How to install - via Windows and Oobabooga UI

  1. With Oobabooga's textgen_webui installed go to the "Session" tab and paste https://github.com/RandomInternetPreson/text-generation-webui-barktts into the "Install or update an extension" window, very importantly press "Enter" after entering and the UI will clone this repo

clone

  1. Once cloned, close the UI and command windows and change the name of the folder which was created to clone this repo, change it from "text-generation-webui-barktts" to "bark_tts":

name change

  1. In the text-generation-webui-main folder, click on "cmd_windows.bat" and navigate to the directory for this extension using the phrassing below with cd before the folder directory:

    cd L:\OobTesting\text-generation-webui-main\extensions\bark_tts
    You would use your own directory mine is just an example
    cd your-directory-here

    and press "Enter"

  2. Now enter this "pip install -r requirements.txt" in the command prompt and press "Enter", this will install all the stuff needed to get this running.

    installing

  3. Once complete you can close the command prompt window and start the textgen-webui again. Please note that you may get an error when you load the extension for the first time, please restart textgen-webui and load again. It's some issue with downloading the models for the first time.

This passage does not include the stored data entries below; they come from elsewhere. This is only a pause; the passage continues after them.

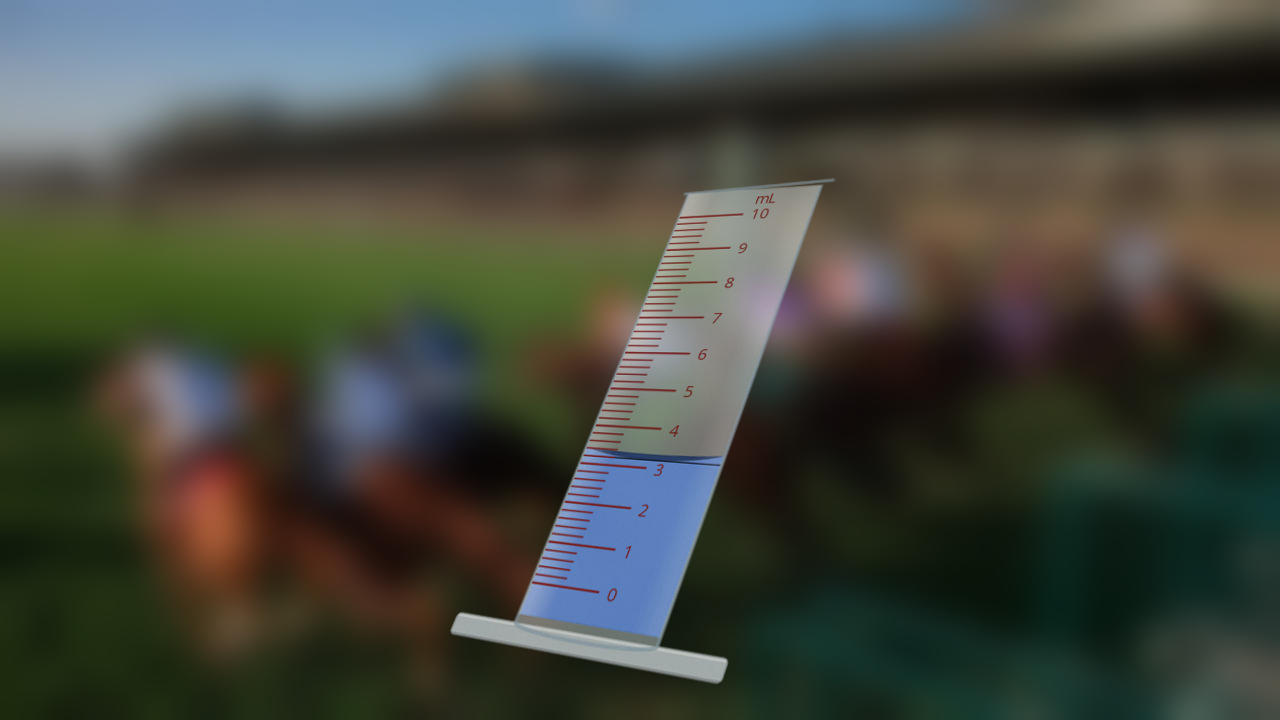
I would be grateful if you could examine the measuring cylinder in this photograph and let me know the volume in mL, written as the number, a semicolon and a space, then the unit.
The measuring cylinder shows 3.2; mL
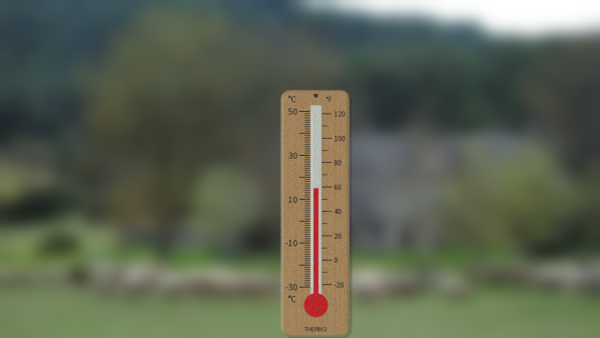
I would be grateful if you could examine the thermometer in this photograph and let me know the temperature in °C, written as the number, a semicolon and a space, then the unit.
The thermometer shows 15; °C
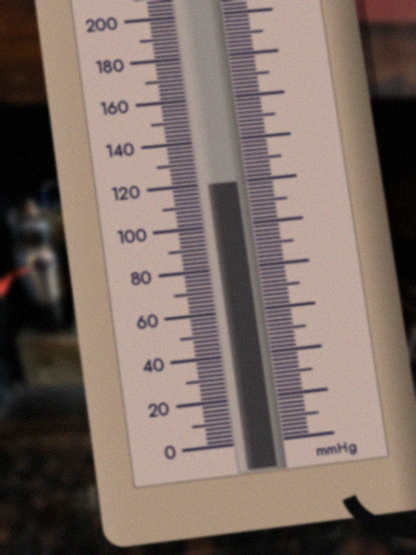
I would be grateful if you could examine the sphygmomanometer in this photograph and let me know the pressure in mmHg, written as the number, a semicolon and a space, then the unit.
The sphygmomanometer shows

This is a video of how to install a different extension, but it is the same set of steps, just don't do "pip install TTS --no-dependencies"

installinstructions.mov

How to install - via Conda Enviroment

Assuming you already have the webui set up:

  1. Activate the conda environment with the cmd_xxx.bat or using conda activate textgen
  2. Enter the text-generation-webui/extensions/ directory and clone this repository
cd text-generation-webui/extensions/
git clone https://github.com/minemo/text-generation-webui-barktts bark_tts/
  1. install the requirements
pip install -r extensions/bark_tts/requirements.txt
  1. Add --extensions bark_tts to your startup script
    or
    enable it through the Interface Mode tab in the webui

Tips

The full version of Bark requires around 12Gb of memory to hold everything on GPU at the same time. However, even smaller cards down to ~2Gb work with some additional settings. For this extension, you could open extensions/bark_tts/.env, then set USE_SMALL_MODELS and USE_CPU to true:

# Whether to use small models
USE_SMALL_MODELS=true

# Whether to use CPU
USE_CPU=true